### [Reading passage]
The decade software ate the world
Main illustration: Tess Smith-Roberts
As we cross the threshold from one decade to another, it’s natural to look back at the previous 10 years and try to make sense of events.
Putting narrative order on the past decade, a 10-year-period that has somehow remained stubbornly nameless, is quite the challenge, but it’s impossible to make sense of the 2010s without understanding the role of software.
It was in August 2011 that Marc Andreessen coined the famous phrase “Software is eating the world” in a Wall Street Journal op-ed. He suggested that “we are in the middle of a dramatic and broad technological and economic shift in which software companies are poised to take over large swathes of the economy.”
“In many ways, our growth has reflected the trajectory of the decade in technology”
Just a few days after Andreessen published his piece, Eoghan McCabe, Des Traynor, Ciaran Lee and David Barrett founded Intercom – and in many ways, our growth has reflected the trajectory of the decade in technology, fulfilling Andreessen’s prediction that small startups can reach previously unimaginable scale faster than ever by leveraging the increasingly affordable power of mobile and cloud computing.
Here, we trace some of the biggest trends and stories in technology over the past decade, and try to find a narrative to make sense of it all.
Big tech takes over
The tech equivalent of the “great man theory” of history is the “big tech company” theory of technological progress.

### [Challenges]
[1] In the article on the decade software ate the world, when and where did Marc Andreessen coin the phrase "Software is eating the world"?
[2] Pick up the article on the decade software ate the world right after its final sentence and write the next part.

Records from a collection
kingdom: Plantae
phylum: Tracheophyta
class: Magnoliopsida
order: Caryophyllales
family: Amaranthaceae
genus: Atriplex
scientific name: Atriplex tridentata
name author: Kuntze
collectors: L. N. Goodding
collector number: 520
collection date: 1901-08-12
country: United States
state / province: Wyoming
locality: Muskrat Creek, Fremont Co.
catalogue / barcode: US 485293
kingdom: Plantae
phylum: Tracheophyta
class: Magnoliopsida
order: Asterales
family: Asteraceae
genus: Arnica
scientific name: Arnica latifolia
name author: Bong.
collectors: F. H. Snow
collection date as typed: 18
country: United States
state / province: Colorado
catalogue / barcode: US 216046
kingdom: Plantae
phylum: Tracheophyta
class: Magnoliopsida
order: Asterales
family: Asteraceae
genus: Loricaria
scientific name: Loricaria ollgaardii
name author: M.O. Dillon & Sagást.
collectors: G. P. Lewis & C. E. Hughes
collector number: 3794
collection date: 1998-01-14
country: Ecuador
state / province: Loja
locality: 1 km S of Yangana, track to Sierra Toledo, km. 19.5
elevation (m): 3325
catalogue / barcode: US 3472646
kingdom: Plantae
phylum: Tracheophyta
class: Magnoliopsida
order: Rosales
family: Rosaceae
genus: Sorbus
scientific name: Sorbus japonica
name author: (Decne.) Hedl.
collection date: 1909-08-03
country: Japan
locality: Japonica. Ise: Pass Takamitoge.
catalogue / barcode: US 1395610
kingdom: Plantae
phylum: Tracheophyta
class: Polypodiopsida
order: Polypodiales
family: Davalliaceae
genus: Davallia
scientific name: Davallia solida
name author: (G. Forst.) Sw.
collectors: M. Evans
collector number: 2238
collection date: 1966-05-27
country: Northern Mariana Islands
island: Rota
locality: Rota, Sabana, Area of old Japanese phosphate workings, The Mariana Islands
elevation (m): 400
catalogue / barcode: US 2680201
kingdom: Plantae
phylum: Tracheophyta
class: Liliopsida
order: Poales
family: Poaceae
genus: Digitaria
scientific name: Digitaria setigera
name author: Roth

### [Answers in order]
[1] In August 2011, in a Wall Street Journal op-ed.

[2]
Viewed this way, it might seem like the 2010s were less eventful than the 2000s – after all, the tech giants of today are largely the same as a decade ago. Apple, Google, Facebook, Amazon, Microsoft, and, to a degree, Twitter, are all pretty much as prominent today as they were a decade ago. If anything, this was the decade they collectively became leaders not just of the technology industry, but of industry itself – Apple overtook ExxonMobil as the world’s most valuable company by market cap in August 2011 (that month again), and then became the first trillion-dollar company by market cap in 2018. As the decade wore on, the title of most valuable company has basically rotated between Cupertino, Mountain View, Redmond, and Seattle ever since.
“Microsoft pivoted from chasing after Apple’s success in the consumer space under Steve Ballmer (don’t mention Nokia) to successfully focusing on the cloud under Satya Nadella (please do mention Azure)”
But each of these giants evolved in different directions over the past 10 years, many under new leadership, while facing up to the unfolding responsibilities of this new era of tech dominance.
Apple survived the death of Steve Jobs in October 2011 under the thoughtful stewardship of Tim Cook, and continued to essentially be the iPhone company, while branching into wearables and services. The ultimate failure of Siri to dominate the AI personal assistant game might come to be seen as its biggest miss of the decade.
Google, too, saw a smooth transfer of power from its founders to a new CEO, Sundar Pichai, while also strengthening its core business of search advertising and reorganizing under Alphabet.
The most triumphant transfer of control from an original generation leader to a new CEO was surely that of Microsoft, which pivoted from chasing after Apple’s success in the consumer space under Steve Ballmer (don’t mention Nokia) to successfully focusing on the cloud under Satya Nadella (please do mention Azure).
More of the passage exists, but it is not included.